-------- Records to use

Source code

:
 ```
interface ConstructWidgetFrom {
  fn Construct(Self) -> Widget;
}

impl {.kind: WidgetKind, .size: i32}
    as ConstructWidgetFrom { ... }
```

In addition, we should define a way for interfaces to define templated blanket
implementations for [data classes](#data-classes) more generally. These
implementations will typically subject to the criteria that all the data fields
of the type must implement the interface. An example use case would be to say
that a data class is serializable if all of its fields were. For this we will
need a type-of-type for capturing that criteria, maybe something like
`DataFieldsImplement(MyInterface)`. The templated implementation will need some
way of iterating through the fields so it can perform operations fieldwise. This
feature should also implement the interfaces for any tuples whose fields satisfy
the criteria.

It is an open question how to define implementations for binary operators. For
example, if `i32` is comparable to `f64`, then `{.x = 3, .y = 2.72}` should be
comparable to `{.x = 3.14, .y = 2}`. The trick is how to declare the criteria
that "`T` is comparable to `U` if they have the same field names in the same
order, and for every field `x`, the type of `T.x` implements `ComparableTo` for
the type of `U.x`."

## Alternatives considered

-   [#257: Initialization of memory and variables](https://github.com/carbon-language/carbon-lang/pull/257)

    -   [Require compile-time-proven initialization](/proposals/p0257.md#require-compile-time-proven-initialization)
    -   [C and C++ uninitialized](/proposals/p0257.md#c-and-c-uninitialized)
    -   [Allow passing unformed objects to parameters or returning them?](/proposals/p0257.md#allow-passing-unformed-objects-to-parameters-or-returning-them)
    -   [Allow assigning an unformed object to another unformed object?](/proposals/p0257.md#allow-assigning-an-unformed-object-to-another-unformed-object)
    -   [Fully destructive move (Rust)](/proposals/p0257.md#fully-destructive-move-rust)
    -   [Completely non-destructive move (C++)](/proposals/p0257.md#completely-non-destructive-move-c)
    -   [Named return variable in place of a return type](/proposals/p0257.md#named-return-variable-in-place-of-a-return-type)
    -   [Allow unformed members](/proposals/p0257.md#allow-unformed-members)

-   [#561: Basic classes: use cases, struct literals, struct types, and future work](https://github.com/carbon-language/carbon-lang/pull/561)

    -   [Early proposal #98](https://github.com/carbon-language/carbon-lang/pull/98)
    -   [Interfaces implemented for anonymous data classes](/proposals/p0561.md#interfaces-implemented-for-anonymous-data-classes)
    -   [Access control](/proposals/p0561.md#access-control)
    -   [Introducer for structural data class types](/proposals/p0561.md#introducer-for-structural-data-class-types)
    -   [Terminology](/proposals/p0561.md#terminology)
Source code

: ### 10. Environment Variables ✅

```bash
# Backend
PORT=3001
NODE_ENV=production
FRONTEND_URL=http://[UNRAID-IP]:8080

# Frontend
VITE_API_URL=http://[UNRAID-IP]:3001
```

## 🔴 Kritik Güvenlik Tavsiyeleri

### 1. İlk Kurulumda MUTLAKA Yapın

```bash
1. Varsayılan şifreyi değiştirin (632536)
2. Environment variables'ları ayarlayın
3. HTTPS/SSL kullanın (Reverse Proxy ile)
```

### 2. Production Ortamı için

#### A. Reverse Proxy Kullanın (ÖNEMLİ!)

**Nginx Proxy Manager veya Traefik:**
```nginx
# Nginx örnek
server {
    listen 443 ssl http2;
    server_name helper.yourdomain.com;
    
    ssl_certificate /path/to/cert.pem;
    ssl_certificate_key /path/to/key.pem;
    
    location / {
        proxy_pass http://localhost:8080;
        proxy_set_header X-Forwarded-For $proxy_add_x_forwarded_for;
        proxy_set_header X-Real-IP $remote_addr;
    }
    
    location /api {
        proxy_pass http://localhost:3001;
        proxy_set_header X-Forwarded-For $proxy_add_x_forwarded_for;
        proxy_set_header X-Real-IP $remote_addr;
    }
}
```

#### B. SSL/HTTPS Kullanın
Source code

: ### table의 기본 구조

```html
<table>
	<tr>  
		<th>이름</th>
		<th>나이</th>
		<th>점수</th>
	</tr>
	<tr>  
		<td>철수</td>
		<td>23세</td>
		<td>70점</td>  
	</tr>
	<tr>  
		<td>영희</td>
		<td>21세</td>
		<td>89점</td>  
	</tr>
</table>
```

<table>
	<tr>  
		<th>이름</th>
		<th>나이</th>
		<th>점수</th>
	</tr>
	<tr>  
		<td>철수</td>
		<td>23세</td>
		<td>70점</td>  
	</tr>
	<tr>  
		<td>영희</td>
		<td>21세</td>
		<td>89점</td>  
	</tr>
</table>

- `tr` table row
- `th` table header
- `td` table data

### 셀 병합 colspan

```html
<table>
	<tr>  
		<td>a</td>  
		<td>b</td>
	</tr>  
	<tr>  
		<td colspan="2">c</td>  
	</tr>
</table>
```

----------------

Please return exactly the lines from the opening line of the data above through the line with "implementations for [data", both included and nothing else.

Source code

:
 ```
interface ConstructWidgetFrom {
  fn Construct(Self) -> Widget;
}

impl {.kind: WidgetKind, .size: i32}
    as ConstructWidgetFrom { ... }
```

In addition, we should define a way for interfaces to define templated blanket
implementations for [data classes](#data-classes) more generally. These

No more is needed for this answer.